Initiative "Sortir du nucléaire": Le Conseil fédéral se décide pour le contre-projet

Un contre-projet à l’initiative «Sortir du nucléaire» doit comporter des échéances

Les Verts regrettent que le Conseil fédéral ait rejeté l’initiative « Sortir du nucléaire », mais ils sont satisfaits qu’il la relie à sa stratégie énergétique 2050. Par contre, il est tout à fait incompréhensible que le Conseil fédéral renonce à définir une durée maximale d’exploitation pour les centrales nucléaires. Or, fixer une durée maximale est la revendication principale de l’initiative. Les organisations environnementales l’exigent également, même l’Inspection fédérale de la sécurité nucléaire (IFSN) demande des durées maximales contraignantes. C’est la seule manière de limiter les risques dus au vieillissement des installations et de garantir des investissements essentiels pour le tournant énergétique.

Afin de réaliser la nouvelle politique énergétique fédérale, la stratégie 2050 prévoit de nombreuses modifications législatives. Même si les Verts acquiescent à la majorité d’entre elles, d’autres ne vont pas assez loin. Cependant, la plus grosse lacune se trouve dans la loi sur l’énergie nucléaire.

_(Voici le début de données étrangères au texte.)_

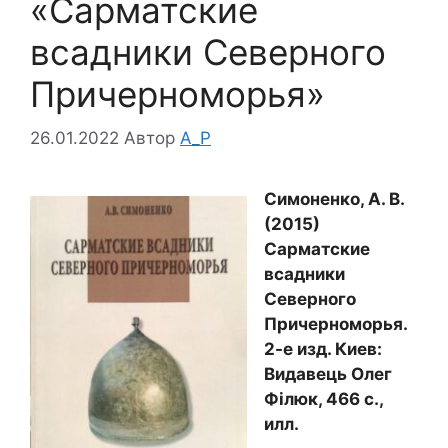
«Сарматские
всадники Северного
Причерноморья»
26.01.2022
Автор
A_P
Симоненко, А. В.
(2015)
Сарматские
всадники
Северного
Причерноморья.
2-е изд. Киев:
Видавець Олег
Філюк, 466 с.,
илл.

Certes, la stratégie 2050, comme l’initiative verte, interdit la construction de toute nouvelle centrale, mais elle ne prescrit pas une durée maximale d’exploitation pour les vieilles. Cette politique du laisser-aller est irresponsable : l’arrêt des centrales encore en fonction est comme une patate chaude que chacun essaie de se refiler. En laissant fonctionner des centrales au-delà de ce qui était techniquement prévu au départ, on augmente dangereusement les risques d’accident nucléaire. Définir une durée maximale d’exploitation, comme le demande l’initiative sur la sortie du nucléaire, permettrait en outre de garantir les investissements dans l’efficience énergétique et les énergies renouvelables.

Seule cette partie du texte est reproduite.